> [Exercise brief] Edit the material below by replacing "top-left" with "upper-left", leaving everything else as it is. Reproduce all of it without the pictures.

> [Provided entries]
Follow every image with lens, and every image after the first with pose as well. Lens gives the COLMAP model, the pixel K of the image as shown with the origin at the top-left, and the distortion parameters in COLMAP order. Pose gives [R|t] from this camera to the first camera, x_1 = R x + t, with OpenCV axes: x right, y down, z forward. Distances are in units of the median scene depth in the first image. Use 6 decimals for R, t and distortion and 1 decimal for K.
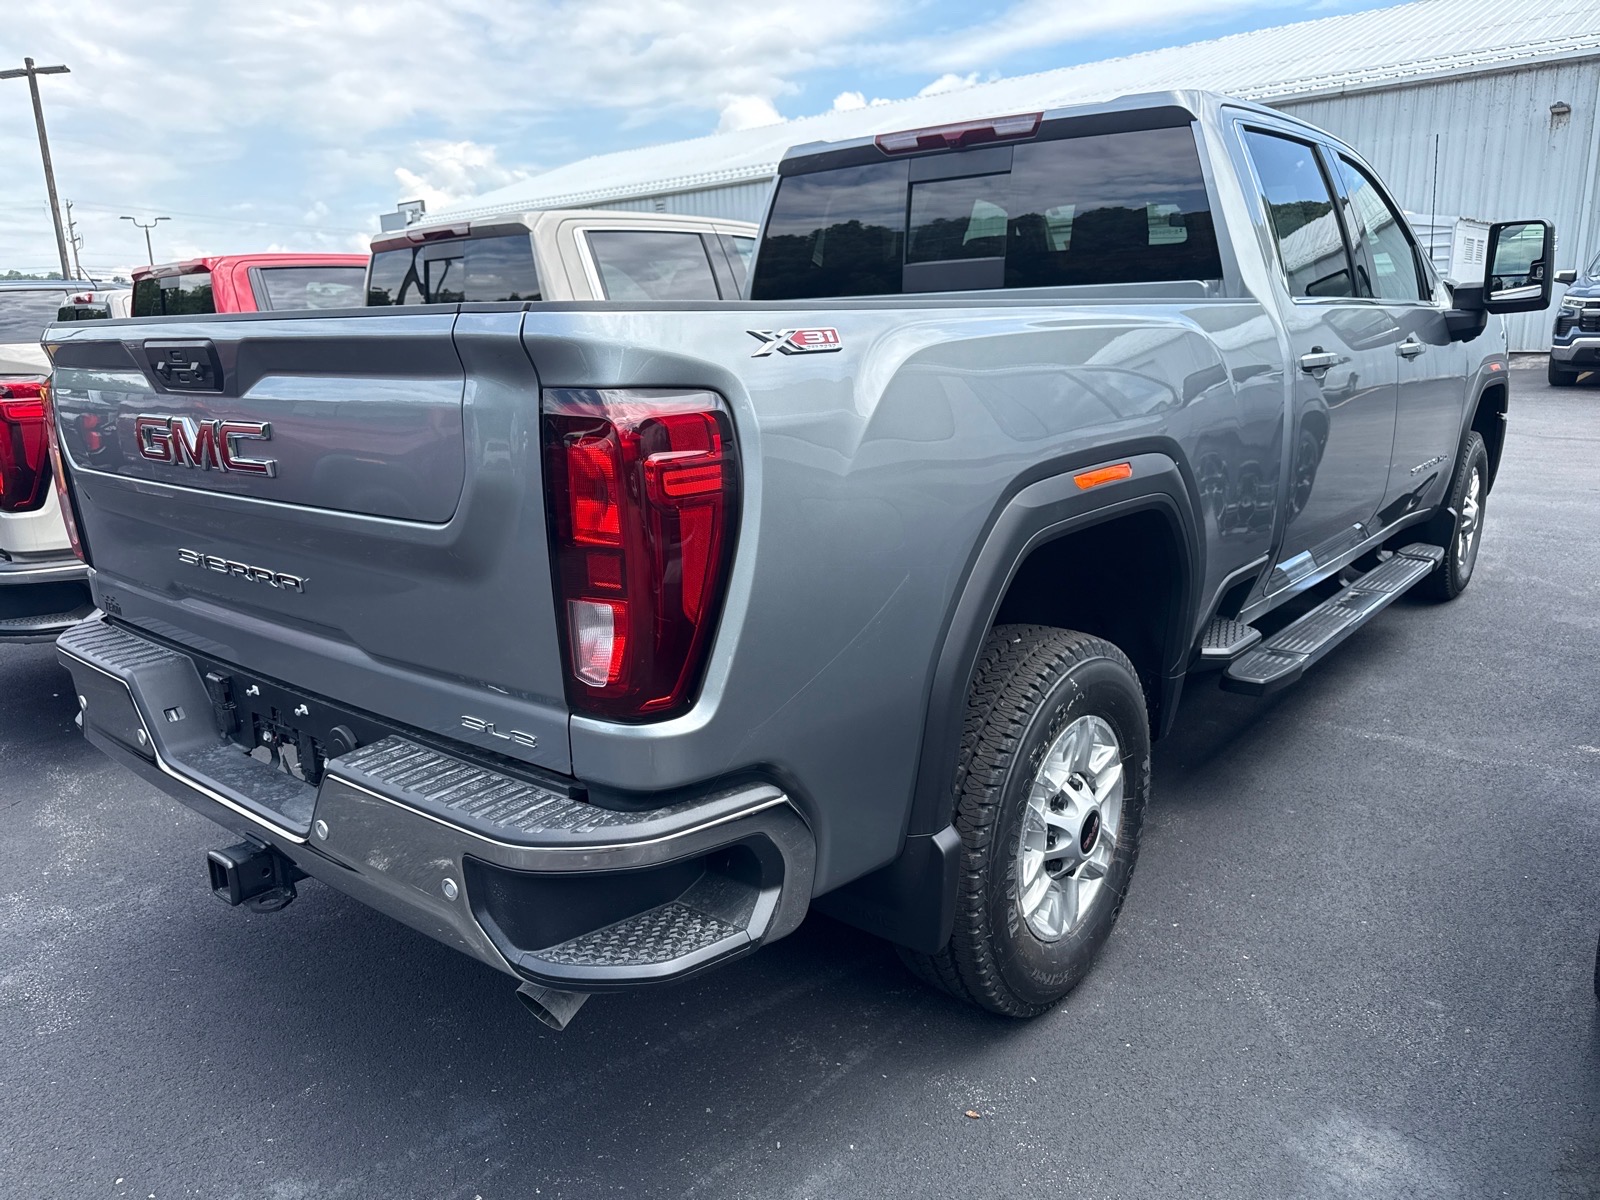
lens RADIAL K [[1154.1, 0, 791.9], [0, 1154.1, 605.8], [0, 0, 1]] dist [0.000382, -0.001624]
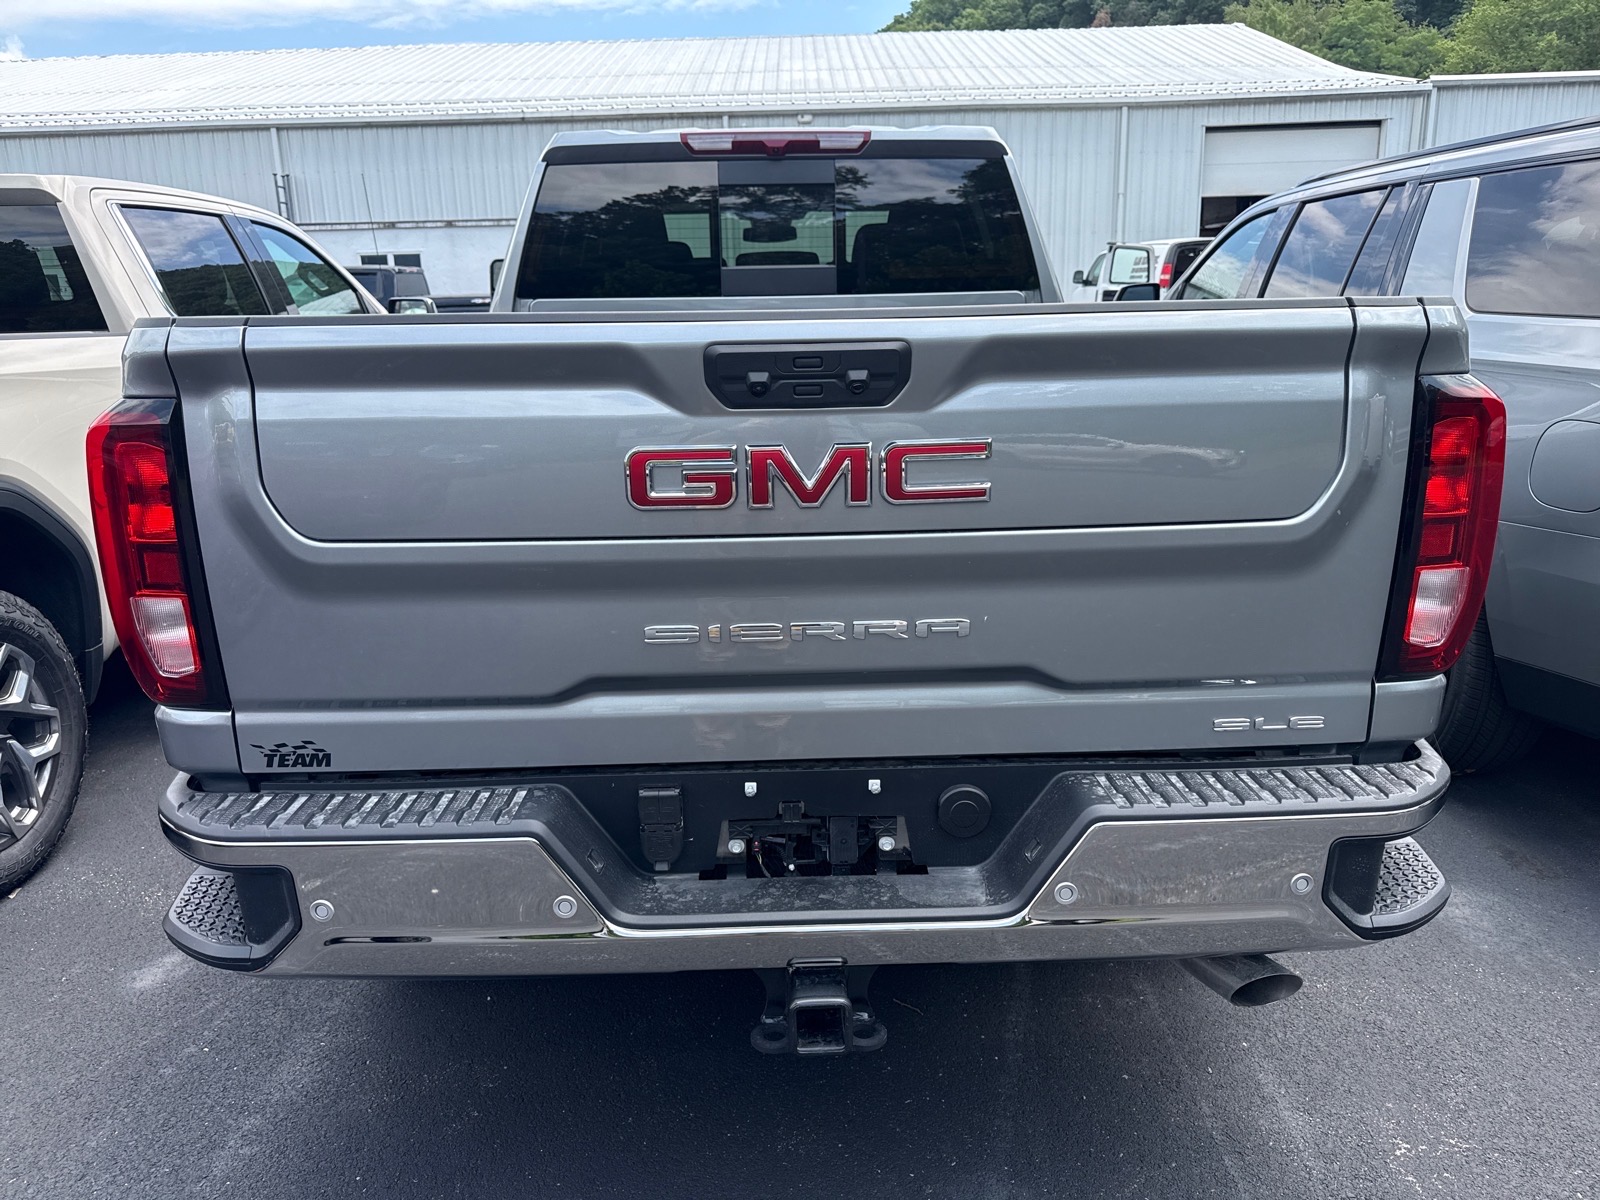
lens RADIAL K [[1135.3, 0, 796.6], [0, 1135.3, 597.7], [0, 0, 1]] dist [0.011840, -0.005871]
pose [[0.752792, -0.149846, 0.640976, -0.652135], [0.155274, 0.986690, 0.048305, -0.061290], [-0.639682, 0.063163, 0.766040, 0.273565]]
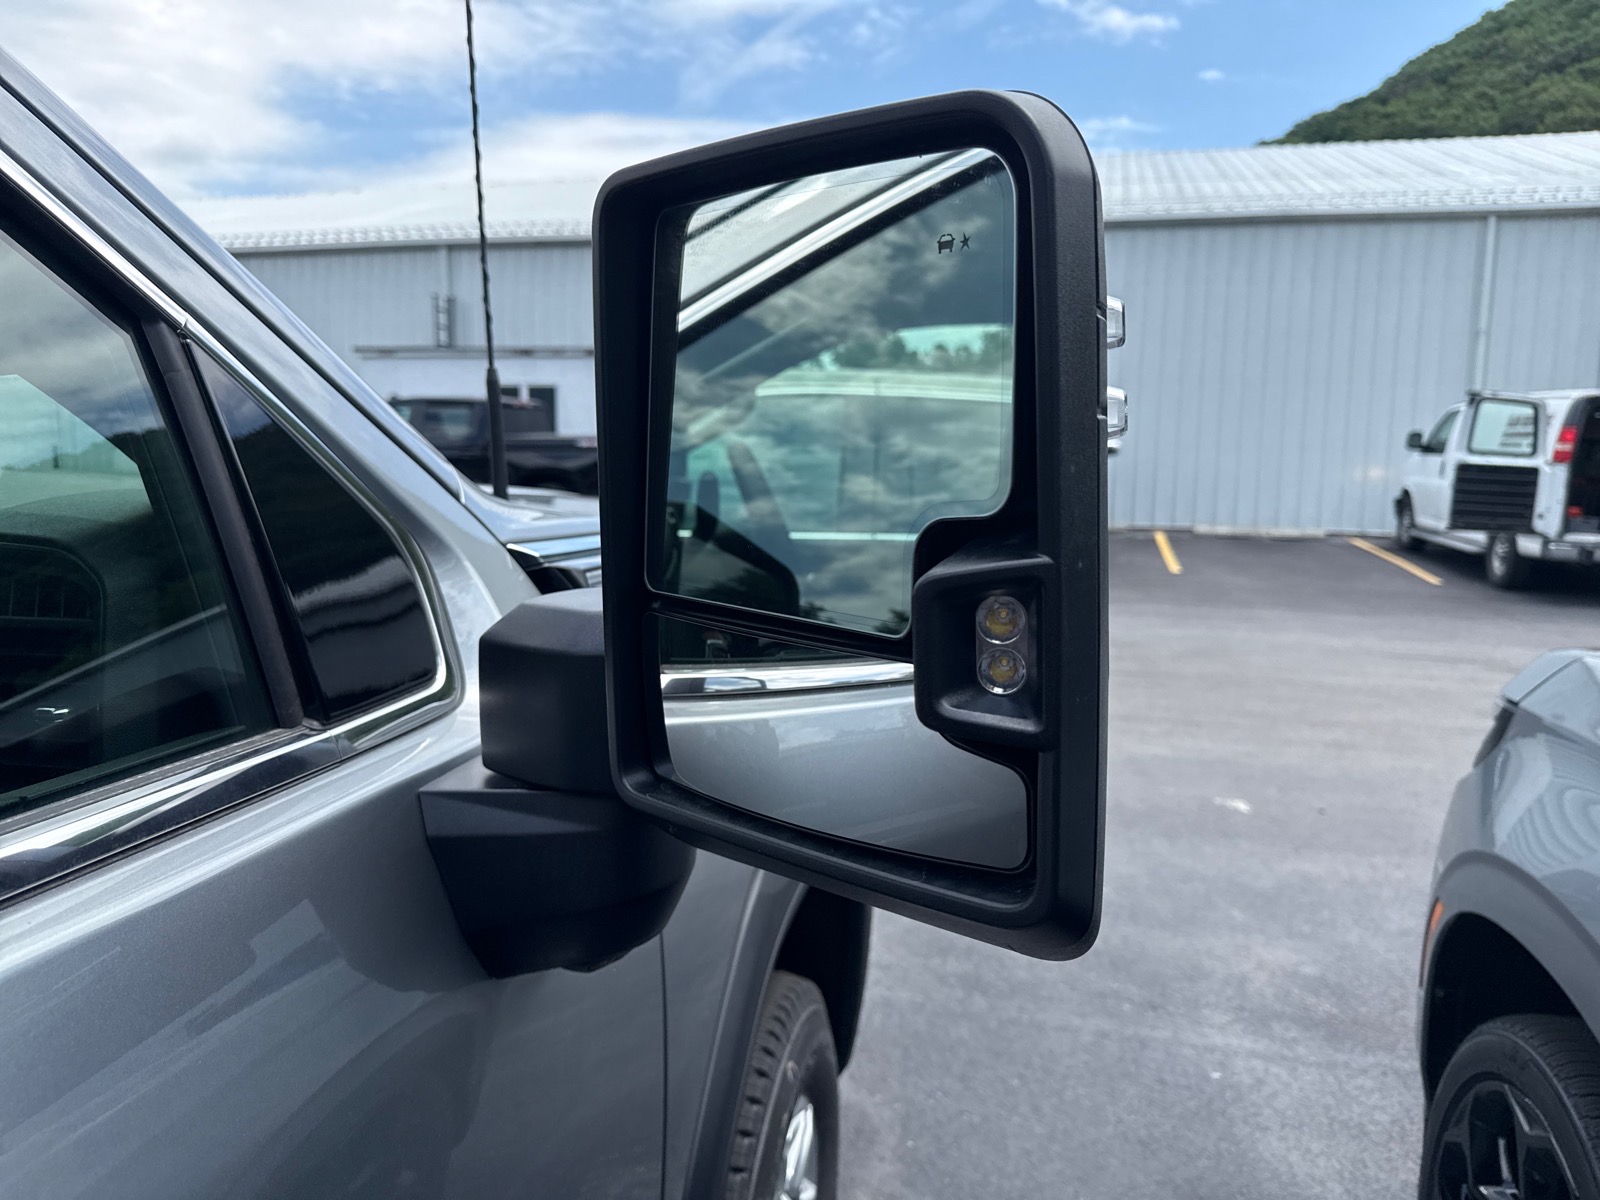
lens RADIAL K [[1154.1, 0, 791.9], [0, 1154.1, 605.8], [0, 0, 1]] dist [0.000382, -0.001624]
pose [[0.891918, -0.014018, 0.451980, 0.810125], [0.064208, 0.993318, -0.095899, -0.398040], [-0.447616, 0.114554, 0.886858, 1.289391]]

> [Exercise solution]
Follow every image with lens, and every image after the first with pose as well. Lens gives the COLMAP model, the pixel K of the image as shown with the origin at the upper-left, and the distortion parameters in COLMAP order. Pose gives [R|t] from this camera to the first camera, x_1 = R x + t, with OpenCV axes: x right, y down, z forward. Distances are in units of the median scene depth in the first image. Use 6 decimals for R, t and distortion and 1 decimal for K.
lens RADIAL K [[1154.1, 0, 791.9], [0, 1154.1, 605.8], [0, 0, 1]] dist [0.000382, -0.001624]
lens RADIAL K [[1135.3, 0, 796.6], [0, 1135.3, 597.7], [0, 0, 1]] dist [0.011840, -0.005871]
pose [[0.752792, -0.149846, 0.640976, -0.652135], [0.155274, 0.986690, 0.048305, -0.061290], [-0.639682, 0.063163, 0.766040, 0.273565]]
lens RADIAL K [[1154.1, 0, 791.9], [0, 1154.1, 605.8], [0, 0, 1]] dist [0.000382, -0.001624]
pose [[0.891918, -0.014018, 0.451980, 0.810125], [0.064208, 0.993318, -0.095899, -0.398040], [-0.447616, 0.114554, 0.886858, 1.289391]]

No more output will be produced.